- [Exercise details] Lines that include the string "between" are the ones to copy from the entries below.

═════ Data listing

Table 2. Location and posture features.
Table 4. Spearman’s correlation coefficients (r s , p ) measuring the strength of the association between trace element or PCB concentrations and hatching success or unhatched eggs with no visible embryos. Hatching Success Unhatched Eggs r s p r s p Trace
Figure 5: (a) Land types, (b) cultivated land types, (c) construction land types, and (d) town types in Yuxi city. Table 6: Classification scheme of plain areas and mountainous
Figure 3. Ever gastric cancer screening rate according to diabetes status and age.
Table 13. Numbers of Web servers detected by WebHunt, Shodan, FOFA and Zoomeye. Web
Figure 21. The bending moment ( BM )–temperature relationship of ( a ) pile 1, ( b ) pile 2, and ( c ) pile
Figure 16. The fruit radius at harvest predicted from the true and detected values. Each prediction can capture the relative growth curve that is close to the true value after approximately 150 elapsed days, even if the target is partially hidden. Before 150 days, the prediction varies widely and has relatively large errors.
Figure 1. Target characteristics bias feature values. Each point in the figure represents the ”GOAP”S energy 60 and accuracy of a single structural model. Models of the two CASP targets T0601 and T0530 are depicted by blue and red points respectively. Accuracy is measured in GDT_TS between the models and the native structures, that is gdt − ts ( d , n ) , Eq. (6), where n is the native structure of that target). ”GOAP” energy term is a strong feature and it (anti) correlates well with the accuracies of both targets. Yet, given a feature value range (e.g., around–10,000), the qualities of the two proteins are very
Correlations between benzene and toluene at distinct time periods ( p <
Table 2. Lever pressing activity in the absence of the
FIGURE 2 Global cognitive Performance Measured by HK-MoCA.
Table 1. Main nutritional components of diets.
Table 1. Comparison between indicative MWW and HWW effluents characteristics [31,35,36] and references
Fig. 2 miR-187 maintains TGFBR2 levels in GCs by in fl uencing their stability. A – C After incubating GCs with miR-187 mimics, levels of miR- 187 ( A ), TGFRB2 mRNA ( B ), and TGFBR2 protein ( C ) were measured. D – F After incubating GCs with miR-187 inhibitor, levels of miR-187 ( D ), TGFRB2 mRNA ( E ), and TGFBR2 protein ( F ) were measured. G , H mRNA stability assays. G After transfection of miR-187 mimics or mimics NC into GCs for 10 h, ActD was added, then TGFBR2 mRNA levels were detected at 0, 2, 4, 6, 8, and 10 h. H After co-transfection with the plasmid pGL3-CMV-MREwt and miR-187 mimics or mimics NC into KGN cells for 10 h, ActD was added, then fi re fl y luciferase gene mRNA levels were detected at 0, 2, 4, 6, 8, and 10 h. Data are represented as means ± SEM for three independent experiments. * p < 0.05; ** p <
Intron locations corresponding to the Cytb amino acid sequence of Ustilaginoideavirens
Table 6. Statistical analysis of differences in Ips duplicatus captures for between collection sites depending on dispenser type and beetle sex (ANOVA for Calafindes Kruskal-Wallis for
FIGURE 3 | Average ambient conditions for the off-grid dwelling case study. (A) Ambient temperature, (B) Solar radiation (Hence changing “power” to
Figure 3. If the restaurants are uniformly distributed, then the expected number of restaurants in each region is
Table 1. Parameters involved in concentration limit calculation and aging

══════════

- [Response to this task]
Table 4. Spearman’s correlation coefficients (r s , p ) measuring the strength of the association between trace element or PCB concentrations and hatching success or unhatched eggs with no visible embryos. Hatching Success Unhatched Eggs r s p r s p Trace
Figure 1. Target characteristics bias feature values. Each point in the figure represents the ”GOAP”S energy 60 and accuracy of a single structural model. Models of the two CASP targets T0601 and T0530 are depicted by blue and red points respectively. Accuracy is measured in GDT_TS between the models and the native structures, that is gdt − ts ( d , n ) , Eq. (6), where n is the native structure of that target). ”GOAP” energy term is a strong feature and it (anti) correlates well with the accuracies of both targets. Yet, given a feature value range (e.g., around–10,000), the qualities of the two proteins are very
Correlations between benzene and toluene at distinct time periods ( p <
Table 1. Comparison between indicative MWW and HWW effluents characteristics [31,35,36] and references
Table 6. Statistical analysis of differences in Ips duplicatus captures for between collection sites depending on dispenser type and beetle sex (ANOVA for Calafindes Kruskal-Wallis for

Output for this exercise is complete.